Every time a human cell divides, its entire genome of 3 × 109 base pairs must be copied. DNA replication is extremely accurate, but mistakes do occur, and sometimes the incorrect nucleotide is incorporated into the growing DNA sequence, giving rise to a mismatch. DNA is also susceptible to damage from cellular and external sources including chemical agents (such as those found in cigarette smoke), ionizing radiation and ultraviolet light. DNA damage must be kept in check in order for an organism to be viable, through DNA repair mechanisms. If mutations survive without being corrected, they can be passed down to future generations, change the function of proteins and cause cancer.
The 2015 Nobel Prize in Chemistry was awarded to Tomas Lindahl, Paul Modrich and Aziz Sancar for their work in elucidating the mechanism of DNA repair.
Mismatches in DNA bases
In normal double-stranded DNA, A pairs with T and G pairs with C. DNA replication enzymes make use of this Watson-Crick base pairing, so that each of the single strands within a DNA duplex acts as a template for the synthesis of a new strand of DNA. However, the degree of selectivity achieved by the association of Watson-Crick base pairing is not sufficient to maintain genetic integrity, and it is estimated that, without external influences, base pairing would allow more than 1% incorporation of incorrect nucleotides during replication. This lack of fidelity is due to competition between the correct G·C/A·T base pairs and eight possible mismatches (or base mispairs): A·A, G·G, A·G, C·C, T·T, C·T, A·C and G·T. The first three of these mispairs (A·A, G·G and A·G) are purine-purine mismatches; the second three (C·C, T·T and C·T) are pyrimidine-pyrimidine mismatches; and the other two (A·C and G·T) are purine-pyrimidine mismatches.
Purine-purine and pyrimidine-pyrimidine mismatches give rise to transversion mutations and purine-pyrimidine mismatches produce transition mutations (Figure 1). DNA polymerases have inbuilt proofreading activity, enabling them to check for the incorporation of incorrect nucleotides, remove them, and insert the correct nucleotide. Even this, however, is not sufficient to prevent mismatch formation.
The G·T mismatch
The first mismatch to be characterized in duplex DNA (by NMR and X-ray crystallography) was the G·T mismatch. The G·T base pair adopts a wobble configuration of the type first proposed by Crick and Brenner to explain G·U mispairing at the third codon position during mRNA:tRNA codon:anticodon interactions (Figure 2).
The A·C mismatch
The A·C mismatch in DNA has a similar structure to the G·T mispair but it is not clear from X-ray analysis how such an association can produce two inter-base hydrogen bonds. It is rarely possible to determine the X-ray structure of a DNA duplex to a sufficiently high resolution to reveal the presence of hydrogen atoms, hence other techniques are used whenever there is ambiguity over the precise nature of the base pair.
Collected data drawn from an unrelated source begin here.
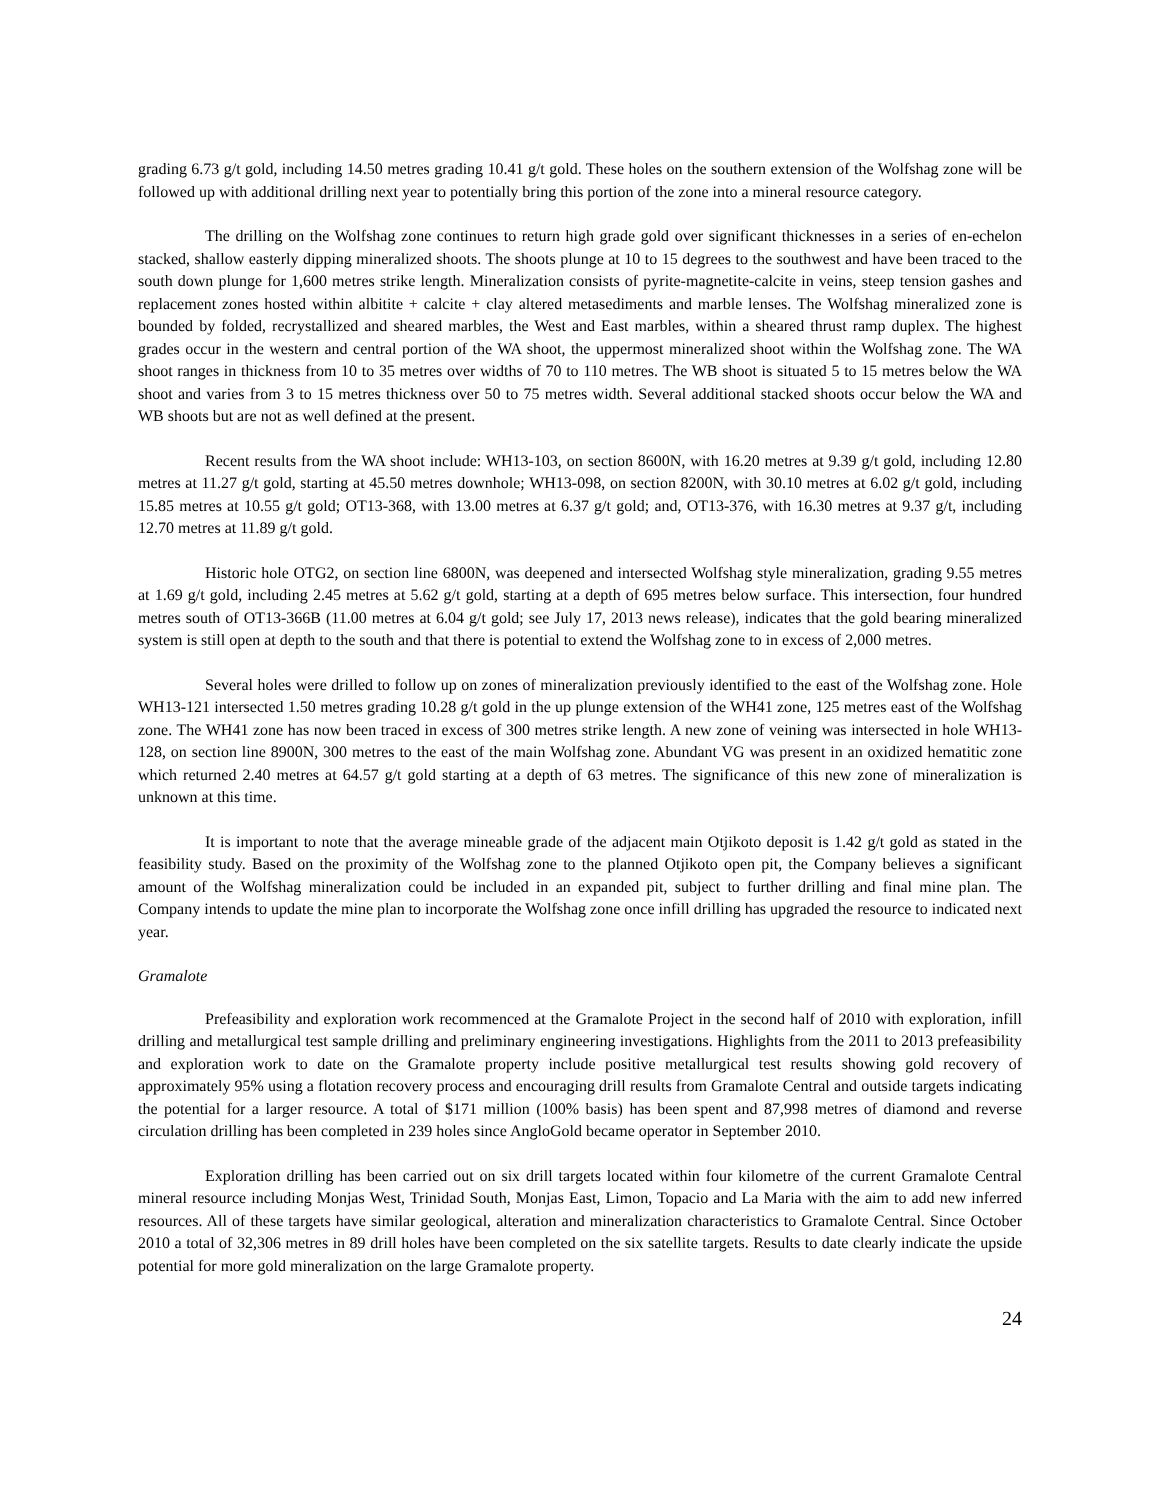grading 6.73 g/t gold, including 14.50 metres grading 10.41 g/t gold. These holes on the southern extension of the Wolfshag zone will be followed up with additional drilling next year to potentially bring this portion of the zone into a mineral resource category.
The drilling on the Wolfshag zone continues to return high grade gold over significant thicknesses in a series of en-echelon stacked, shallow easterly dipping mineralized shoots. The shoots plunge at 10 to 15 degrees to the southwest and have been traced to the south down plunge for 1,600 metres strike length. Mineralization consists of pyrite-magnetite-calcite in veins, steep tension gashes and replacement zones hosted within albitite + calcite + clay altered metasediments and marble lenses. The Wolfshag mineralized zone is bounded by folded, recrystallized and sheared marbles, the West and East marbles, within a sheared thrust ramp duplex. The highest grades occur in the western and central portion of the WA shoot, the uppermost mineralized shoot within the Wolfshag zone. The WA shoot ranges in thickness from 10 to 35 metres over widths of 70 to 110 metres. The WB shoot is situated 5 to 15 metres below the WA shoot and varies from 3 to 15 metres thickness over 50 to 75 metres width. Several additional stacked shoots occur below the WA and WB shoots but are not as well defined at the present.
Recent results from the WA shoot include: WH13-103, on section 8600N, with 16.20 metres at 9.39 g/t gold, including 12.80 metres at 11.27 g/t gold, starting at 45.50 metres downhole; WH13-098, on section 8200N, with 30.10 metres at 6.02 g/t gold, including 15.85 metres at 10.55 g/t gold; OT13-368, with 13.00 metres at 6.37 g/t gold; and, OT13-376, with 16.30 metres at 9.37 g/t, including 12.70 metres at 11.89 g/t gold.
Historic hole OTG2, on section line 6800N, was deepened and intersected Wolfshag style mineralization, grading 9.55 metres at 1.69 g/t gold, including 2.45 metres at 5.62 g/t gold, starting at a depth of 695 metres below surface. This intersection, four hundred metres south of OT13-366B (11.00 metres at 6.04 g/t gold; see July 17, 2013 news release), indicates that the gold bearing mineralized system is still open at depth to the south and that there is potential to extend the Wolfshag zone to in excess of 2,000 metres.
Several holes were drilled to follow up on zones of mineralization previously identified to the east of the Wolfshag zone. Hole WH13-121 intersected 1.50 metres grading 10.28 g/t gold in the up plunge extension of the WH41 zone, 125 metres east of the Wolfshag zone. The WH41 zone has now been traced in excess of 300 metres strike length. A new zone of veining was intersected in hole WH13-128, on section line 8900N, 300 metres to the east of the main Wolfshag zone. Abundant VG was present in an oxidized hematitic zone which returned 2.40 metres at 64.57 g/t gold starting at a depth of 63 metres. The significance of this new zone of mineralization is unknown at this time.
It is important to note that the average mineable grade of the adjacent main Otjikoto deposit is 1.42 g/t gold as stated in the feasibility study. Based on the proximity of the Wolfshag zone to the planned Otjikoto open pit, the Company believes a significant amount of the Wolfshag mineralization could be included in an expanded pit, subject to further drilling and final mine plan. The Company intends to update the mine plan to incorporate the Wolfshag zone once infill drilling has upgraded the resource to indicated next year.
Gramalote
Prefeasibility and exploration work recommenced at the Gramalote Project in the second half of 2010 with exploration, infill drilling and metallurgical test sample drilling and preliminary engineering investigations. Highlights from the 2011 to 2013 prefeasibility and exploration work to date on the Gramalote property include positive metallurgical test results showing gold recovery of approximately 95% using a flotation recovery process and encouraging drill results from Gramalote Central and outside targets indicating the potential for a larger resource. A total of $171 million (100% basis) has been spent and 87,998 metres of diamond and reverse circulation drilling has been completed in 239 holes since AngloGold became operator in September 2010.
Exploration drilling has been carried out on six drill targets located within four kilometre of the current Gramalote Central mineral resource including Monjas West, Trinidad South, Monjas East, Limon, Topacio and La Maria with the aim to add new inferred resources. All of these targets have similar geological, alteration and mineralization characteristics to Gramalote Central. Since October 2010 a total of 32,306 metres in 89 drill holes have been completed on the six satellite targets. Results to date clearly indicate the upside potential for more gold mineralization on the large Gramalote property.
24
For the A·C mismatch there are two possible arrangements that can produce a pairing with two hydrogen bonds: either the adenine base is protonated, or it exists in a rare imino tautomeric form (Figure 3).
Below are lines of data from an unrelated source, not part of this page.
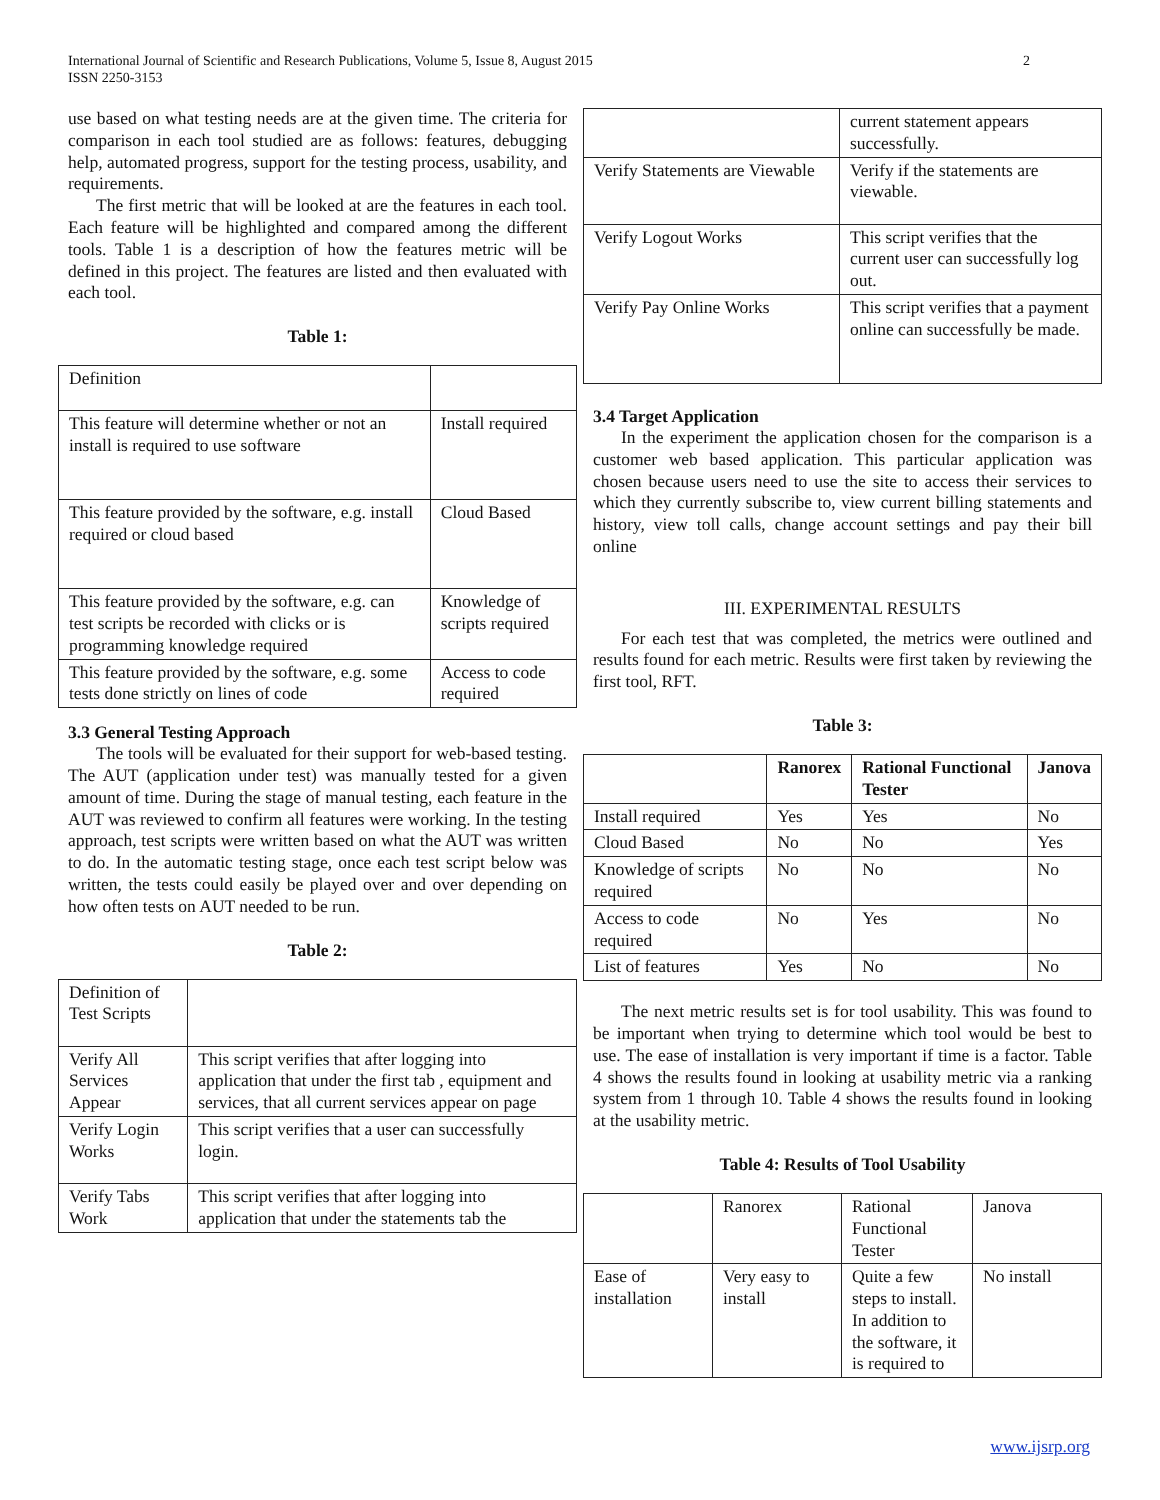2 International Journal of Scientific and Research Publications, Volume 5, Issue 8, August 2015
ISSN 2250-3153
use based on what testing needs are at the given time. The criteria for comparison in each tool studied are as follows: features, debugging help, automated progress, support for the testing process, usability, and requirements.
The first metric that will be looked at are the features in each tool. Each feature will be highlighted and compared among the different tools. Table 1 is a description of how the features metric will be defined in this project. The features are listed and then evaluated with each tool.
Table 1:
| Definition | |
| This feature will determine whether or not an install is required to use software | Install required |
| This feature provided by the software, e.g. install required or cloud based | Cloud Based |
| This feature provided by the software, e.g. can test scripts be recorded with clicks or is programming knowledge required | Knowledge of scripts required |
| This feature provided by the software, e.g. some tests done strictly on lines of code | Access to code required |
3.3 General Testing Approach
The tools will be evaluated for their support for web-based testing. The AUT (application under test) was manually tested for a given amount of time. During the stage of manual testing, each feature in the AUT was reviewed to confirm all features were working. In the testing approach, test scripts were written based on what the AUT was written to do. In the automatic testing stage, once each test script below was written, the tests could easily be played over and over depending on how often tests on AUT needed to be run.
Table 2:
| Definition of Test Scripts | |
| Verify All Services Appear | This script verifies that after logging into application that under the first tab , equipment and services, that all current services appear on page |
| Verify Login Works | This script verifies that a user can successfully login. |
| Verify Tabs Work | This script verifies that after logging into application that under the statements tab the |
| | current statement appears successfully. |
| Verify Statements are Viewable | Verify if the statements are viewable. |
| Verify Logout Works | This script verifies that the current user can successfully log out. |
| Verify Pay Online Works | This script verifies that a payment online can successfully be made. |
3.4 Target Application
In the experiment the application chosen for the comparison is a customer web based application. This particular application was chosen because users need to use the site to access their services to which they currently subscribe to, view current billing statements and history, view toll calls, change account settings and pay their bill online
III. EXPERIMENTAL RESULTS
For each test that was completed, the metrics were outlined and results found for each metric. Results were first taken by reviewing the first tool, RFT.
Table 3:
| | Ranorex | Rational Functional Tester | Janova |
| --- | --- | --- | --- |
| Install required | Yes | Yes | No |
| Cloud Based | No | No | Yes |
| Knowledge of scripts required | No | No | No |
| Access to code required | No | Yes | No |
| List of features | Yes | No | No |
The next metric results set is for tool usability. This was found to be important when trying to determine which tool would be best to use. The ease of installation is very important if time is a factor. Table 4 shows the results found in looking at usability metric via a ranking system from 1 through 10. Table 4 shows the results found in looking at the usability metric.
Table 4: Results of Tool Usability
| | Ranorex | Rational Functional Tester | Janova |
| Ease of installation | Very easy to install | Quite a few steps to install. In addition to the software, it is required to | No install |
www.ijsrp.org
Ultraviolet melting experiments and NMR spectroscopy over a wide pH range show that DNA duplexes containing A·C base pairs are unusually stable at low pH, strongly suggesting that the N(1) atom of the adenine base is protonated. It is also possible (for most mismatches) to postulate the occurrence of base pairs with one base present as a minor tautomer; however, there is no direct experimental evidence for tautomeric A·C base pairs.
Minor tautomer mismatches
Minor tautomer mismatches are almost perfect mimics of Watson-Crick base pairs in overall shape but they do not have the same hydrogen-bonding atoms in the major and minor grooves (see Figure 2 and Figure 3). Some examples of minor tautomer mismatches are shown in Figure 2 and Figure 3.
The G·A mismatch
G·A base pairs are particularly interesting because biochemical studies have shown that they are repaired less efficiently in cells than other mismatches. There is no dominant G·A mismatch structure, and four different configurations have been characterized by X-ray crystallography and NMR (Figure 4). The precise form of the G·A mismatch varies with base stacking environment, salt concentration and pH. Because of this variation, the enzymatic repair of the G·A mismatches raises a particular problem because the various forms of the G·A mismatch represent diverse targets for recognition.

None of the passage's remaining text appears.